Les degrés dans la limpidité vont du trouble au cristallin, en passant par le louche, le voilé, le limpide, et le brillant.  Un beau vin sera évidemment limpide, brillant, ou cristallin, tout autre aspect dénotant un défaut.
Des traînées soyeuses indiquent la “tourne”, la piqûre lactique.  Un trouble nébuleux est un symptôme de casse hydrolasique, un trouble opalin celui de la casse blanche, et un trouble bleuâtre trahit la casse bleue (excès de fer).

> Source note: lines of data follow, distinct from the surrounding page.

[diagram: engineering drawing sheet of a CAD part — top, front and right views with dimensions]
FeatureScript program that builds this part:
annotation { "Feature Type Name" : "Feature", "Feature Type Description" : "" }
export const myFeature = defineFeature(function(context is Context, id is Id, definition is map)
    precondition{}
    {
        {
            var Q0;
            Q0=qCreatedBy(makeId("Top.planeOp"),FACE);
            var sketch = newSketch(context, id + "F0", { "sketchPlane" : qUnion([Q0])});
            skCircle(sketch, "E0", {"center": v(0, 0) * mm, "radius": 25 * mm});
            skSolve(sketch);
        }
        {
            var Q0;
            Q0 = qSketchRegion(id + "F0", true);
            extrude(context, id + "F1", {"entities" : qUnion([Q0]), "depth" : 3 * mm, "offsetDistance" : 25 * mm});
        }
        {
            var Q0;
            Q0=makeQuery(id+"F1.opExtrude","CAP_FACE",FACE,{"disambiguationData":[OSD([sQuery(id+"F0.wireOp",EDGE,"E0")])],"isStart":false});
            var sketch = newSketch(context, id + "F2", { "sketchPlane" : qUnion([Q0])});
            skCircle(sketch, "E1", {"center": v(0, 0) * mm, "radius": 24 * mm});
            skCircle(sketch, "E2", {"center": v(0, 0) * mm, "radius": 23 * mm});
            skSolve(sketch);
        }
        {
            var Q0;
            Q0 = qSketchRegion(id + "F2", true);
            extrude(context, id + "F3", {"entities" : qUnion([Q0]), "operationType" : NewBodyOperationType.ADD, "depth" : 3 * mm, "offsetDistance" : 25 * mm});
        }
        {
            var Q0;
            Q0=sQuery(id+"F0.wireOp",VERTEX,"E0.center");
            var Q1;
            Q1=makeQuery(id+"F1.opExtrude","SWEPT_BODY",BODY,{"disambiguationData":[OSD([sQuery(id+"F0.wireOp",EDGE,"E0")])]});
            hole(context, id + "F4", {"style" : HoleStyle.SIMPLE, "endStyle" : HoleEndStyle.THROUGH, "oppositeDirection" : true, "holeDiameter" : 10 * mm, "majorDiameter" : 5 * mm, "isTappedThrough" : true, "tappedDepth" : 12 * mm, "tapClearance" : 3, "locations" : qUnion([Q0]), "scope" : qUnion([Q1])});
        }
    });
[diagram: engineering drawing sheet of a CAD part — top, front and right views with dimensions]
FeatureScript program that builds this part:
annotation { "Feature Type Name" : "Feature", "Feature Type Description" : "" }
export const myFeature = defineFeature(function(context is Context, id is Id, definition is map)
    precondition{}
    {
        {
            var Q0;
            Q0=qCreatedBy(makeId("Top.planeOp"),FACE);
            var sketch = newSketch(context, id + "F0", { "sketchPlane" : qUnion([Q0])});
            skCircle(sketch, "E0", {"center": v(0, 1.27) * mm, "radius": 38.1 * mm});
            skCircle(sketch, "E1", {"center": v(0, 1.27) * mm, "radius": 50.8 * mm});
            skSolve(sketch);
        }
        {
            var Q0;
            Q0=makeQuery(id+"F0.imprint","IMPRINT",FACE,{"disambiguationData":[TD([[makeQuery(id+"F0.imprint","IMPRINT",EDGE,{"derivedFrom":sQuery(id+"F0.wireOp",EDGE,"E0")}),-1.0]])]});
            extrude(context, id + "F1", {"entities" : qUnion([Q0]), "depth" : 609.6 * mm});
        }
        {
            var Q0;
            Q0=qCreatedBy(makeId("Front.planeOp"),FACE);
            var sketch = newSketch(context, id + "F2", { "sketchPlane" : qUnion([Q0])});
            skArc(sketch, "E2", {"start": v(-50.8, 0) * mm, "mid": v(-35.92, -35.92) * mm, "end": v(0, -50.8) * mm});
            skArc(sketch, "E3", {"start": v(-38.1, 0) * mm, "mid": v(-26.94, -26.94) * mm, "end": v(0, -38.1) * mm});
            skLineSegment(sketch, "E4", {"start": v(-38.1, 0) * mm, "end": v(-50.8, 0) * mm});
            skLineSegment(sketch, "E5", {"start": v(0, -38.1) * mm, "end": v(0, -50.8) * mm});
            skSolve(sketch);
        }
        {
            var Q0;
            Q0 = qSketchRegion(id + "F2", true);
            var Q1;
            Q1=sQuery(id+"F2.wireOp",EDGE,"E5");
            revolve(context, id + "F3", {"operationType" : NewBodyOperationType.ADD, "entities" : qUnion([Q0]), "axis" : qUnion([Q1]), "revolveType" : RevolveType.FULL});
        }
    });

Couleur :  qualifier un vin par l’une des trois couleurs fondamentales (blanc, rosé, rouge) est une simplification pratique;  les vins sont capables de nombreuses teintes dans chaque couleur.

  • Blancs
    • incolores (vinho verde, certains italiens)
    • jaunes : pâle, vert, citron, paille
    • or : pâle, soutenu
  • Rosés
    • gris,
    • franc,
    • pelure d’oignon,
    • saumon,
    • corail,
    • cerise
  • Rouges
    • vermillon,
    • rubis,
    • pourpre,
    • grenat,
    • violet.

Les professionnels de la dégustation (et les amateurs entraînés) sont capables de qualifier la saturation plus ou moins prononcée de chaque teinte :  légère, soutenue, intense, profonde, ou foncée.

On peut aussi observer :

  • l’effervescence des mousseux; taille et vitesse des bulles, vivacité et persistance de la mousse…
  • la marge :  quand on incline le verre, on remarque qu’une zone à la périphérie du ménisque est plus faiblement colorée; c’est la marge, dont la taille varie d’un à trois millimètres selon les vins.  Plus le vin est dilué, plus la marge est large; plus elle est mince, plus il est probable que le vin va s’avérer concentré.  Ce renseignement visuel sera corroboré par la bouche, selon que le vin s’y montre plus ou moins persistant;
  • les “jambes” du vin : ces traces sur le verre que l’on vient de vider ne marquent pas la présence de glycérine, contrairement à une idée trop répandue; parce que le vin ne contient pas de glycérine, mais du glycérol (en toute petite quantité); mais le glycérol n’est pas non plus la cause des jambes du vin; la véritable cause est un phénomène physique dû aux différences de volatilité et de capillarité de l’eau et de l’éthanol;
  • éventuellement, des gouttes fines adhérant aux parois du verre :  le vin “pleure”, phénomène fréquent chez les vieux vins.  Si le vin pleure exagérément, cela peut être l’indice d’un excès de colle ou de la présence de bactéries responsables de la “graisse”.